Access to/manipulate within TextClassifier class?

I’m attempting to write a custom recipe for arbitrary sentence-level classification (think sentiment analysis, but on a per-sentence basis, nothing really controversial or exotic). I’ve been experimenting with other examples, and I know that such a thing can be achieved using custom pipeline components, though I’d like to use prodigy/spacy’s native integrations if possible to limit variation during the model development process.

The crux of the issue as I understand is as follow:

  • prodigy/components/recipes/ looks like it should serve as a useful recipe template for some custom text classification text
  • prodigy/components/recipes/ manipulates an instance of TextClassifier, which appends arbitrary labels at the document level via the doc.cats attribute
  • Ok cool, so why not just tweak TextClassifier to append at the sentence level instead? As far as I can tell however, TextClassifier is a cython-compiled (probably butchering this…) thing?
  • Because of this, I have no obvious way of altering TextClassifier as I lack the source code. Reverse engineering this is a time-intensive alternative I suppose, but one something I’d rather avoid.

I’ve found the following threads which are peripheral to my problem. They’ve proven useful, but ultimately do not do what I’d like:

Any pointers on this would be much appreciated!



I think it might be useful to separate two problems out:

  1. How to annotate and check progress for the sentence level task in Prodigy?
  2. How to train and use a per-sentence-classification model in spaCy?

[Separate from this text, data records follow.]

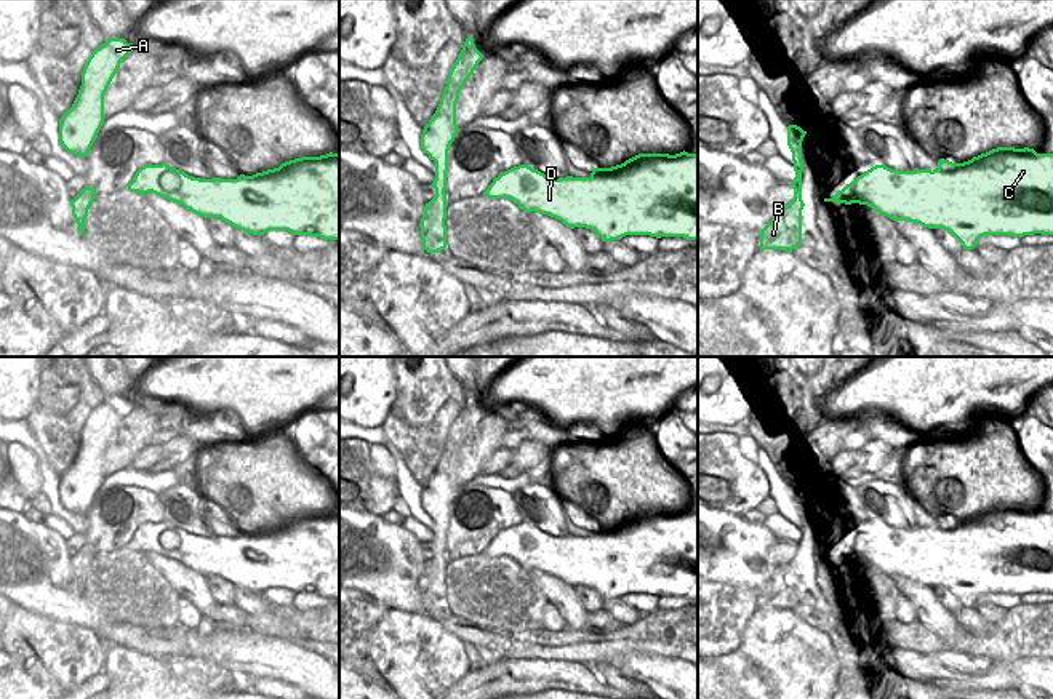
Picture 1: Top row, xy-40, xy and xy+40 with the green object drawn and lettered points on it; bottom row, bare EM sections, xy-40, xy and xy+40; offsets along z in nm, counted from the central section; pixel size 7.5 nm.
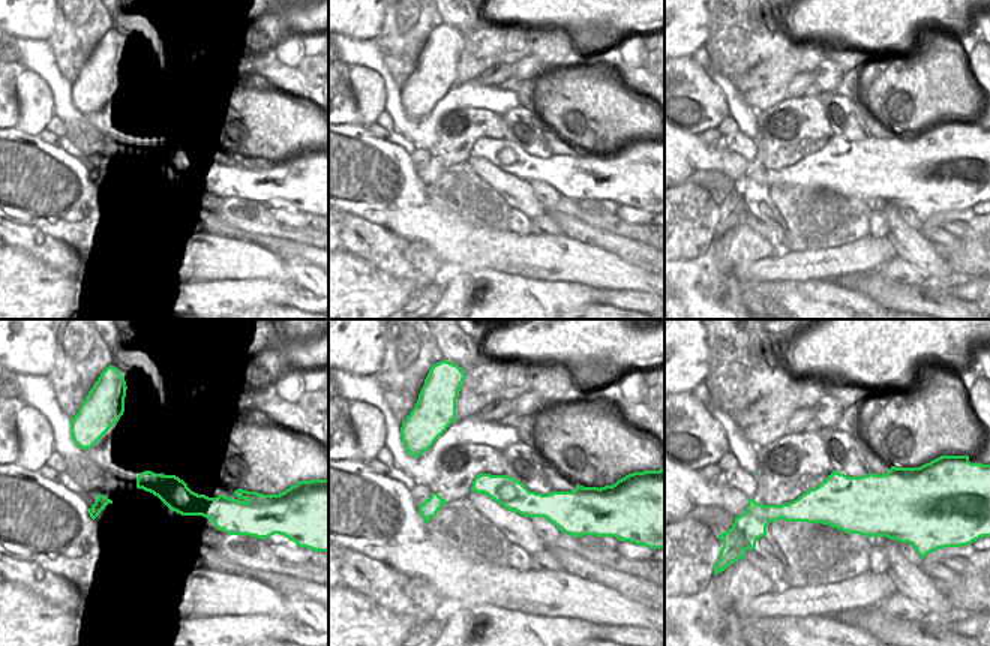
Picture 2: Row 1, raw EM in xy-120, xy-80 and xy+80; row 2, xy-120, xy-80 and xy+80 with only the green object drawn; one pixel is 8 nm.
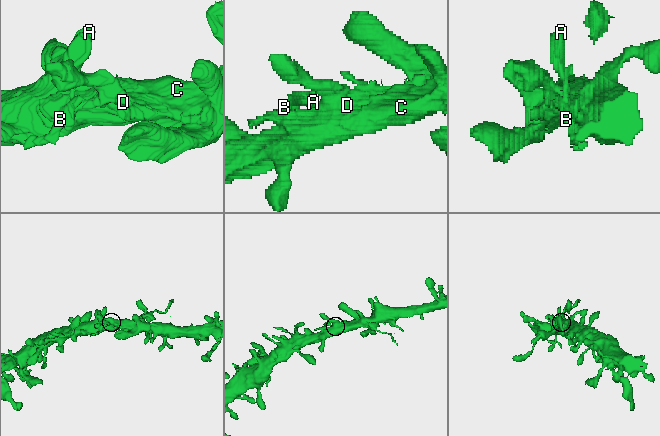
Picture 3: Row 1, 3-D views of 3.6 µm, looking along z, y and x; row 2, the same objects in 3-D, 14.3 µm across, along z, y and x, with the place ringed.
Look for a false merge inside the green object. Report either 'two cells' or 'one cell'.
one cell

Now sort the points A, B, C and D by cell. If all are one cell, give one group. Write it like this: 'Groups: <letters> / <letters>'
Groups: A B C D.

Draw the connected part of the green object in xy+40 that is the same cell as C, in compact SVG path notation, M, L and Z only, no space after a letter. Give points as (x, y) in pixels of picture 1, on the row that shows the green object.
M997 147L963 163L941 158L933 171L875 165L824 202L867 205L893 221L944 229L963 250L973 250L984 235L1053 235L1053 154Z

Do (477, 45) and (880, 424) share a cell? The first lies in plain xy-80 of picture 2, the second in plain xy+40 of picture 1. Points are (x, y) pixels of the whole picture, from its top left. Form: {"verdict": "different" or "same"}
{"verdict": "different"}

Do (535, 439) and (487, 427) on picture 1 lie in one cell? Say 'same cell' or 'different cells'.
different cells

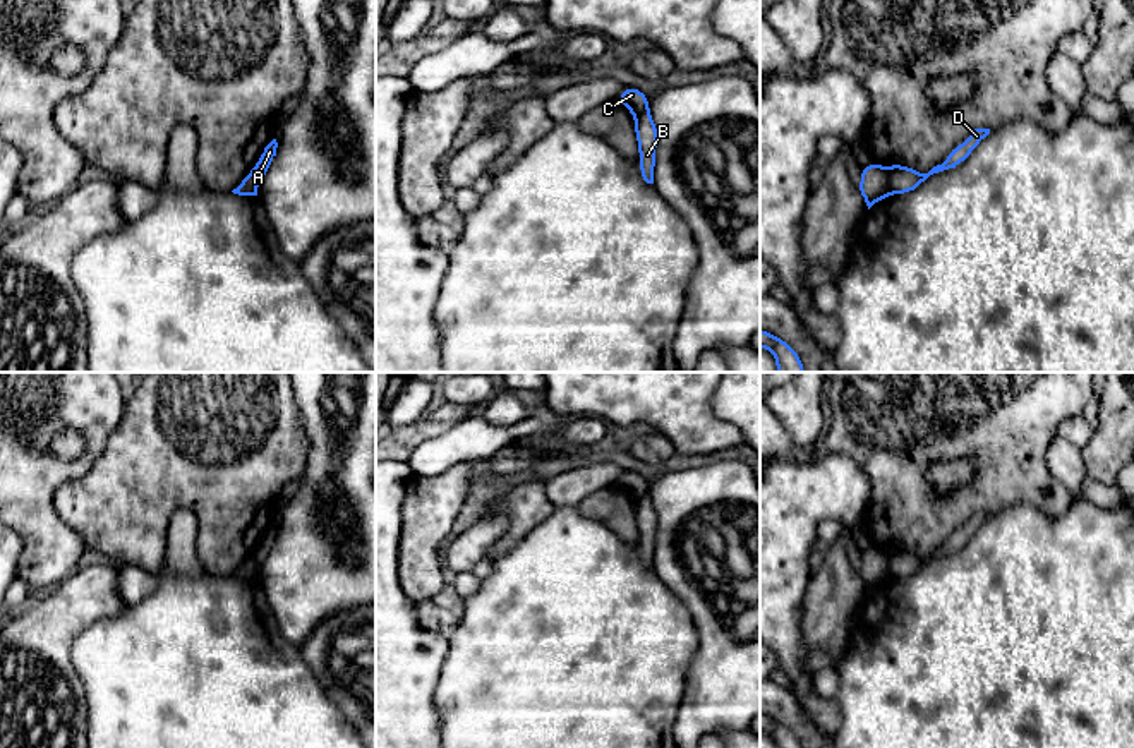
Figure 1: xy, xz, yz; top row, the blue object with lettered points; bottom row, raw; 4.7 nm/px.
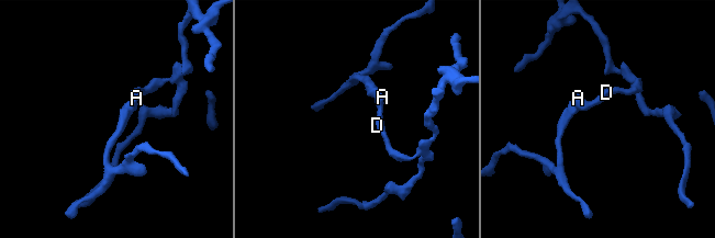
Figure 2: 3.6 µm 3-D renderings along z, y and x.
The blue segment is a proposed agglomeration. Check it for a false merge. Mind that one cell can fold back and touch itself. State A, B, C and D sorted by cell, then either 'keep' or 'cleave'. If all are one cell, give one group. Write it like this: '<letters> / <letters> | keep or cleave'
A B D / C | cleave

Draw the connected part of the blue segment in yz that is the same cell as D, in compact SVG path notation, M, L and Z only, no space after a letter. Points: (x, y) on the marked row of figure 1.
M974 129L961 146L950 149L949 156L942 165L933 166L928 173L920 173L904 165L890 165L885 166L889 180L890 180L890 192L892 194L908 194L916 190L930 175L956 168L961 165L974 149L976 146L990 134L990 129Z

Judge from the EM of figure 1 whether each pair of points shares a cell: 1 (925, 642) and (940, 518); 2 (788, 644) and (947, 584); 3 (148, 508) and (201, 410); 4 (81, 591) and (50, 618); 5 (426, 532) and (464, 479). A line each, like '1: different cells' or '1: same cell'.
1: different cells
2: different cells
3: same cell
4: same cell
5: same cell

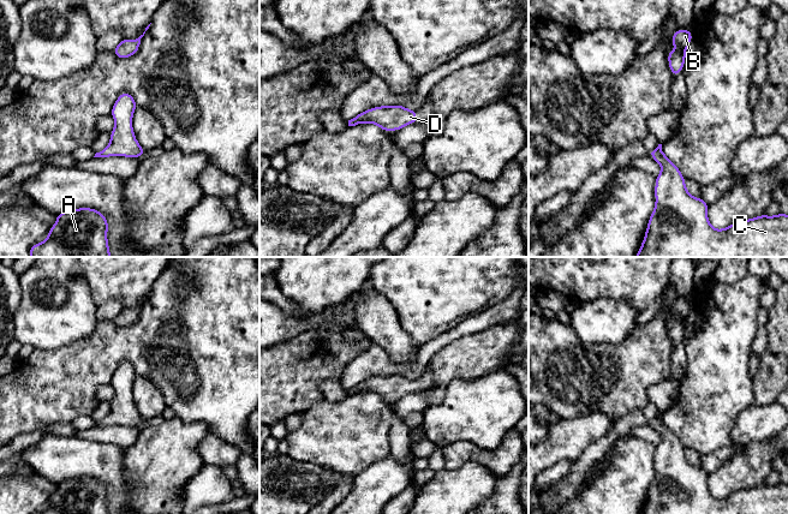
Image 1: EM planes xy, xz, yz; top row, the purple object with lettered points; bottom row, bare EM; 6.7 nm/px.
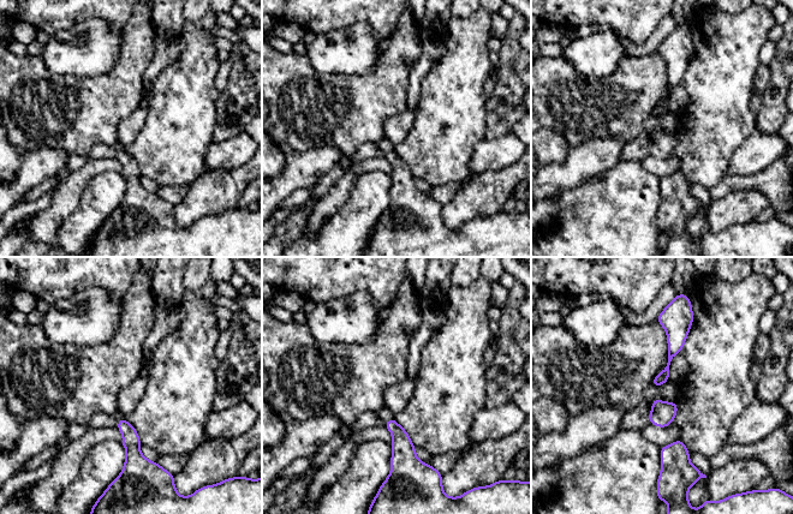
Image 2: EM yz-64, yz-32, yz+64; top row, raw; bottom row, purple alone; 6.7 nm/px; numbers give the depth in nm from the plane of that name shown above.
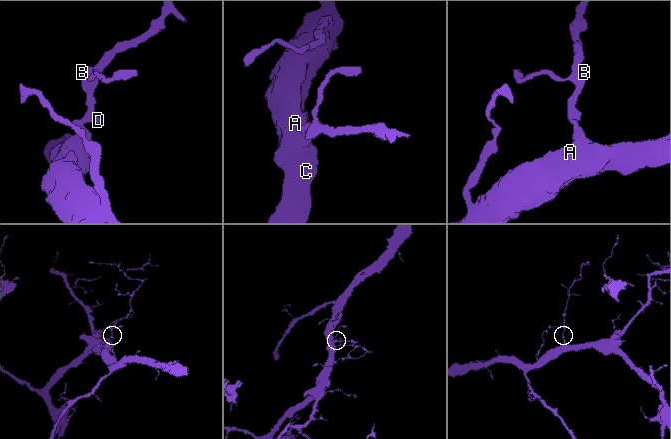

I think the simplest answer for 1) is to split your data up so that you have a feed of single sentences. You can feed Prodigy with a generator function or by piping forward the output of another process, so it should be pretty easy to give yourself a feed with one sentence per example.

For 2), the issue is that the doc.cats data expects the label to apply to the whole document. There’s no natural support for per-sentence classification. You’d probably want an extension attribute to handle this. You can store the labels in the doc.user_data dictionary, and then retrieve them with a custom getter on the Span object. This should let you write something like sent._.my_label. Happy to elaborate on this if it’s the path you want to go down.

As for how to implement the pipeline component, you can either implement a wrapping object and call into a TextCategorizer instance, or you can subclass. Here’s a rough sketch of what the subclass would be looking like:

class SentenceCategorizer(spacy.pipeline.TextCategorizer):
    name = 'sentcat'
    def predict(self, docs):
        sentences = []
        for doc in docs:
            for sent in doc.sents:
                sentences.append(Doc(doc.vocab, words=[w.text for w in sent]))
        sent_scores = self.model(sentences)
        # Make a nested list, where element i is a list of docs[i]'s sentence scores.
        doc_sent_scores = []
        for doc in docs:
             for sent in doc.sents:
        return doc_sent_scores, [doc.tensor for doc in docs]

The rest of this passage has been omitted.